Throughout the late seventeenth and early eighteenth centuries, French trappers and explorers traveled west from the Arkansas Post along the Arkansas River. From there, they began traversing smaller tributaries such as the Fourche La Fave River and Poteau River. It is likely that they traveled through the area where Gipson is now located. There are also unsubstantiated stories of Spanish exploration in the western portion of Scott County.
White settlers began arriving in the area near Gipson as early as the late 1820s. The area continued to be settled during the 1830s and 1840s. Most families participated in a wide variety of agricultural practices.
The Civil War affected people living in the area near Gipson, as it did throughout the rest of the Confederacy. Men who were called to fight in the war served with both the Confederacy and Union. Additionally, the women and elderly were left to look after the homes and farms.
Gipson became a well-established community after the Civil War. Two cemeteries were established near Gipson. The first was Gipson Cemetery, established circa 1875, which was named after the Gipson family who settled in the area. Later, in 1883, a small family cemetery was established for the Sliger family just east of Gipson.
In May 1882, the Scott County Courthouse burned, destroying all records that defined the boundaries of the various school districts that had been established throughout the county. In August, the county court reestablished the boundaries of the fifty-six school districts active in the county. In 1884, citizens of the Hixon School District petitioned the court to create the Gipson School District.
Gipson’s first post office was established in 1887, with James S. Gipson as the first postmaster. This was around the same time that the town of Gipson was officially established. Gipson was named after James Gipson and his family, who settled in the area in the early to mid-1800s. Gipson and his third wife, Lue Annie Gipson, opened a general store in 1888. Gipson was murdered in February 1889. Following his death, his wife settled his debts and took inventory in their store before its closure. Among those items inventoried were footwear, ready-to-wear clothing, accessories, notions, yard goods, housewares, tableware, food, marbles, fish hooks, cards, and baby bibs.

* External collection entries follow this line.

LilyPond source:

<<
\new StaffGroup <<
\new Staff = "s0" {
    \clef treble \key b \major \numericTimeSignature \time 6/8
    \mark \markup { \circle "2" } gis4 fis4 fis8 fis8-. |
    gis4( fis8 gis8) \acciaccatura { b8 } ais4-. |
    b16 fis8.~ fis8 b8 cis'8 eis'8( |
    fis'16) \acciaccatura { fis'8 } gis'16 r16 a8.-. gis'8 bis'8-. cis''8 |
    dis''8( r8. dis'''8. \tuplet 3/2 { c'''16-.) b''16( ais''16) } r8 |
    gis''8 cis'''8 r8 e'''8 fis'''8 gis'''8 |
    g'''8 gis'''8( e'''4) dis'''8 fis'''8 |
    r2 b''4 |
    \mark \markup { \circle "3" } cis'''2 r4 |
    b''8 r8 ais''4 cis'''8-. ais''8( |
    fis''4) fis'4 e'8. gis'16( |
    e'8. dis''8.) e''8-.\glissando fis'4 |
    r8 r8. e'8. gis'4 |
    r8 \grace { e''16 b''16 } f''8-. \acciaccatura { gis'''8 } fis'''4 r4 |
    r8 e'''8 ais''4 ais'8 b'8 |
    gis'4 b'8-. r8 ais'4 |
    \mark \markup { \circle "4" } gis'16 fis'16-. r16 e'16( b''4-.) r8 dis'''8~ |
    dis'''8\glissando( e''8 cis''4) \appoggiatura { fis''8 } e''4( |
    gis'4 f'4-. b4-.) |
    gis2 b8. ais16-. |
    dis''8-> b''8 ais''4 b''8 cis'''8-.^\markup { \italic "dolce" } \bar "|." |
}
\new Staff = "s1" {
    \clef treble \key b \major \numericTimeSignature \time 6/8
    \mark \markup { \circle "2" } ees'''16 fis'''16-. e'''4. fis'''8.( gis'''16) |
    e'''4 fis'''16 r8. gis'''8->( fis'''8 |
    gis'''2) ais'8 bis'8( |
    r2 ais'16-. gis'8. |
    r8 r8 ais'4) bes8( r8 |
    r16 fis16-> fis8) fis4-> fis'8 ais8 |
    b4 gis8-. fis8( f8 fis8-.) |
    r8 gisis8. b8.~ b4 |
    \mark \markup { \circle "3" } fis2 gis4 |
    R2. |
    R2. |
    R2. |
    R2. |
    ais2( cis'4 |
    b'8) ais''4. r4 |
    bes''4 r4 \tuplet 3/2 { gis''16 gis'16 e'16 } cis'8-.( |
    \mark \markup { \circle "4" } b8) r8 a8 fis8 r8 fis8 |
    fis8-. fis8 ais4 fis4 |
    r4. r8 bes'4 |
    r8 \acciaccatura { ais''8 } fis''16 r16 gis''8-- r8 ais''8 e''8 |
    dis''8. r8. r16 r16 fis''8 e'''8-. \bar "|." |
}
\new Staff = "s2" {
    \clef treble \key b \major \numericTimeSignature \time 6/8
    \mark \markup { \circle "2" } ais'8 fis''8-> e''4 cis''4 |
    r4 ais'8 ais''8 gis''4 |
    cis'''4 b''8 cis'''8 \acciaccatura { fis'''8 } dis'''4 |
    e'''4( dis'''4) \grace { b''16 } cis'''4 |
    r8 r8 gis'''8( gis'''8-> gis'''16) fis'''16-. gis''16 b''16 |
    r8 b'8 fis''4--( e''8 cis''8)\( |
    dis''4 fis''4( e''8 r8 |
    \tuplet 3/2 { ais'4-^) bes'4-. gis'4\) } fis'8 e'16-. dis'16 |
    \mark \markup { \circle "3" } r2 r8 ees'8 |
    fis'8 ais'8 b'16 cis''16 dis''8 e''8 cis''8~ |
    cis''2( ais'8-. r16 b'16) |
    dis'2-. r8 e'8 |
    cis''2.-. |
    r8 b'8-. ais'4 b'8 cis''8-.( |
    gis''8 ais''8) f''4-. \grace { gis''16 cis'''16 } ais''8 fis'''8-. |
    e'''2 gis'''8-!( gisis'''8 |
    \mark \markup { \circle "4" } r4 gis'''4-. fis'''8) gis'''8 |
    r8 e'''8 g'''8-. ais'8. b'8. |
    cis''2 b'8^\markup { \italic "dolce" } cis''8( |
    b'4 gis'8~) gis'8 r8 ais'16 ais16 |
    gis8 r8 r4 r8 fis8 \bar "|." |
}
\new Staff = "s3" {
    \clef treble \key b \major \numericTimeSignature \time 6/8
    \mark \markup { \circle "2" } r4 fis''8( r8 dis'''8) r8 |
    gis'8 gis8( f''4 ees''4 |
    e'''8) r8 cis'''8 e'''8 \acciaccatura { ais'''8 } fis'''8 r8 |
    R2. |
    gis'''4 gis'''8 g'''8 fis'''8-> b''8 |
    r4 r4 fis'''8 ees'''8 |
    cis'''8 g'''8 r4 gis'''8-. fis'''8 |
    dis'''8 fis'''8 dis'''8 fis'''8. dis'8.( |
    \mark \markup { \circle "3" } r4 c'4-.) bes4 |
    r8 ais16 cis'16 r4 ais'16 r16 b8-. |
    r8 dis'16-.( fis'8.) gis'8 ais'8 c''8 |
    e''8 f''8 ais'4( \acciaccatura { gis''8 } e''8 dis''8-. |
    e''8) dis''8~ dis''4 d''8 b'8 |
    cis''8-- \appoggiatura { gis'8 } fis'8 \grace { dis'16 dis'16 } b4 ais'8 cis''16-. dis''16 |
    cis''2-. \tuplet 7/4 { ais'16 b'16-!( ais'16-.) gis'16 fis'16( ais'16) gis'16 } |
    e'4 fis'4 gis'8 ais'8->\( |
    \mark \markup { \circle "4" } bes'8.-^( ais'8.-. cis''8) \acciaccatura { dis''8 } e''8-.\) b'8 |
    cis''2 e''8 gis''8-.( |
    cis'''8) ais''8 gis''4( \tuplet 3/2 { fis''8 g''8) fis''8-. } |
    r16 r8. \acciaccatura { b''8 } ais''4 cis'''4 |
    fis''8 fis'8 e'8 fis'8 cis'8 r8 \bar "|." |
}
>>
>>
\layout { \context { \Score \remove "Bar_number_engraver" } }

In 1889, Albert S. Wood was appointed postmaster of Gipson. Wood also owned a lucrative mercantile business in town.
In the early twentieth century, Gipson began to decline due to its proximity to the larger town of Bates (Scott County). In May 1902, the post office at Gipson was changed to Bates. The Gipson School District was also closed in 1918 and consolidated with Bates.
Several members of the Gipson community served during World War II. Gipson was a much smaller community after the war, as many residents had moved to Bates and elsewhere by this time.
There is little to no commercial infrastructure remaining in Gipson, although there are still many residents in the community. Agriculture continues to be an important practice in the area, mainly in the form of cattle and chicken farms. Hunting and fishing are popular recreational activities. Children living in the community swim in the Poteau River and Shadley Creek. In 1980, a new concrete bridge was built over the Poteau River at Gipson.
For additional information:
Cate, Michael. History of Scott County, Arkansas. Dallas, TX: Curtis Media Corporation, 1991.
Echoes: The Scott County Historical and Genealogical Society Quarterly. Waldron, AR: Scott County Historical and Genealogical Society (1986–).
Goodner, Charles. Scott County in Retrospect. Mansfield, AR: Frank Boyd, 1976.
Goodner, Norman. A History of Scott County, Arkansas. Siloam Springs, AR: Bar D Press, 1941.
McCutcheon, Henry Grady. History of Scott County, Arkansas. Little Rock: H. G. Pugh and Company, 1922.